Not anymore. The secretary of the interior is a businessman, politician and leading proponent of fossil fuels. The secretary of health and human services is an infamous anti-vaxxer and conspiracy theorist. The secretary of defense is a Fox “News” talking head. The secretary of education is about to be an ex-wrestling CEO. And the list goes on.
I was inprecise and therefore isleadig by the word "led". The Secretary is the poitical decoration on top of the agency. So is the second tier person. But the day to day of the organization leaders vare those career people. That is who leads. Ther are down a notch or two in DC and but they run things in Omaha and Atlanta and Cleveland and in the pickup truck laying out the boundaries of a grazing lease in the field. They used to be way beyond political influence. That may be different now. At least that person is running a calculation in his head: What would get me fired?

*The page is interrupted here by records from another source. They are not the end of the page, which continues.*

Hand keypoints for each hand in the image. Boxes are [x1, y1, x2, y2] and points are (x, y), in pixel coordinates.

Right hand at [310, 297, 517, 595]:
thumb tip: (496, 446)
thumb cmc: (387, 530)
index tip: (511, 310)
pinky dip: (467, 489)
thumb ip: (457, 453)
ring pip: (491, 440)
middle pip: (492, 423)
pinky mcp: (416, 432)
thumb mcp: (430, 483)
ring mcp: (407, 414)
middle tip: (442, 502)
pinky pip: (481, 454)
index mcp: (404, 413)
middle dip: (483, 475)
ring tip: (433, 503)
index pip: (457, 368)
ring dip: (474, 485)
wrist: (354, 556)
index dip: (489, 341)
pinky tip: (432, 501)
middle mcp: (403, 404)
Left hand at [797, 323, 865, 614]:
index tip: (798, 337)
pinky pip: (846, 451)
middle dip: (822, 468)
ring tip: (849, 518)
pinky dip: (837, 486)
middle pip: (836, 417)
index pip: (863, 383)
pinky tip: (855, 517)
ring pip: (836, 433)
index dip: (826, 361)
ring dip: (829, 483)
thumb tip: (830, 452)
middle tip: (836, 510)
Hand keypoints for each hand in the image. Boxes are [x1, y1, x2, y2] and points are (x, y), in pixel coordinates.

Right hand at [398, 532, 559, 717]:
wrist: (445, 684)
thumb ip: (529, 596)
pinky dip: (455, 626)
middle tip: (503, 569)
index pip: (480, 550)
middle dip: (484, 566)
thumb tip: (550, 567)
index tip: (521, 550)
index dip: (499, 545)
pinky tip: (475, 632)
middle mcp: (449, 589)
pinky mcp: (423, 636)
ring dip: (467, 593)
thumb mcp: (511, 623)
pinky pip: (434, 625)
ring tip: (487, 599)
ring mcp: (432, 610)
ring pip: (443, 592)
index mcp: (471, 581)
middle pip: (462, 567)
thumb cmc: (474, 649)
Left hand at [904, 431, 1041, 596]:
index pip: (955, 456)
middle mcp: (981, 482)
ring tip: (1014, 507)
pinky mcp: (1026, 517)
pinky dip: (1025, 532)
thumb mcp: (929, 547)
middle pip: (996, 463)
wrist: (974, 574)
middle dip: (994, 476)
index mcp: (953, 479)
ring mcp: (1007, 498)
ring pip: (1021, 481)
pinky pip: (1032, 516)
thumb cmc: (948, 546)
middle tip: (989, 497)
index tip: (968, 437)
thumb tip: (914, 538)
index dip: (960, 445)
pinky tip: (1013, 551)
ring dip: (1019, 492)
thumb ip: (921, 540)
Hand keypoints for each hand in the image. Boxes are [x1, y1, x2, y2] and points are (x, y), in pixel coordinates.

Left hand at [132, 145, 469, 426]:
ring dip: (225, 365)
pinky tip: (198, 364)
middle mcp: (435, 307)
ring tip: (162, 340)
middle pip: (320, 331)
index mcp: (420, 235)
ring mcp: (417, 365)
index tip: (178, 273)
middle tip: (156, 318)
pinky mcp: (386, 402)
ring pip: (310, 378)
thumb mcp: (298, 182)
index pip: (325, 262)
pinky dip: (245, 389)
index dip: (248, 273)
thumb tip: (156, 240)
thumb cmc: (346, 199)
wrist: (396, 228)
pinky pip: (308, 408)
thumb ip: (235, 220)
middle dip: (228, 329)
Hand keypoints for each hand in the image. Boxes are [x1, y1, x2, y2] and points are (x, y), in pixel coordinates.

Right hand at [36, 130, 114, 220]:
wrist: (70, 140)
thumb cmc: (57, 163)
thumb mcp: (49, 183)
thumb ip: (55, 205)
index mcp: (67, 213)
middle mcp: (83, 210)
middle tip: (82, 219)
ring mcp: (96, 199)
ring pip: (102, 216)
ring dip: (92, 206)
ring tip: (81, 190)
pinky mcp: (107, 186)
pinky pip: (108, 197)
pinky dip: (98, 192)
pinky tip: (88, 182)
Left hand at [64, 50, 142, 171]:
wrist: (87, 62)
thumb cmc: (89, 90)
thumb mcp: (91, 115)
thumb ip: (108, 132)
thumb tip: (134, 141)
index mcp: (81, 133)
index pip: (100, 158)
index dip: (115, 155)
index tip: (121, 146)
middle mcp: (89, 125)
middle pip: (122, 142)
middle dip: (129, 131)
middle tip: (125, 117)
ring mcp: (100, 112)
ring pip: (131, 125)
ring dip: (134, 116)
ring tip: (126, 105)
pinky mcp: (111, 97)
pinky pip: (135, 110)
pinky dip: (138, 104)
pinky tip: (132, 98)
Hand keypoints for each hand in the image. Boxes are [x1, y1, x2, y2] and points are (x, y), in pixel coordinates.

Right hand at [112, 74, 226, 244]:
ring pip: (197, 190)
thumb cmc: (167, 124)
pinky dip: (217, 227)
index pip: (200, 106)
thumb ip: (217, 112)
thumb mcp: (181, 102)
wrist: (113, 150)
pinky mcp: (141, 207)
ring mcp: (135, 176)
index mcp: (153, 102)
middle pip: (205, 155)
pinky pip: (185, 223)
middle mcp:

According to a Washington Post report, candidates for federal law enforcement, intelligence and national security positions are asked if the 2020 election was “stolen” and whether the Jan. 6 insurrection was an “inside job.” In other words, loyalty to Trump is more important than knowledge or expertise, and I expect this will spread throughout other departments in the next four years.
Obviously, there has to be a balance between bureaucratic and functional. Things got way too bureaucratic, and a political force against it developed.
That force is going to shift things (quite possibly too far) away from bureaucratic. And eventually, due to whatever goes wrong in that configuration, another political force will develop.
And so it goes…
HEGEL: TRUTH EMERGES FROM ERROR
Speaking of truth, a quote for our time:
I believe that unarmed truth and unconditional love will have the final word in reality. This is why right, temporarily defeated, is stronger than evil triumphant.
---Martin Luther King, Jr.
You guys (MT and Peter) discuss the dialectic and Hegel. Our President said, a while back, "I love the uneducated." It seems clear our President must not love you two.
Between the educated and the uneducated, we arrive at a propitious synthesis. Right? Hopefully.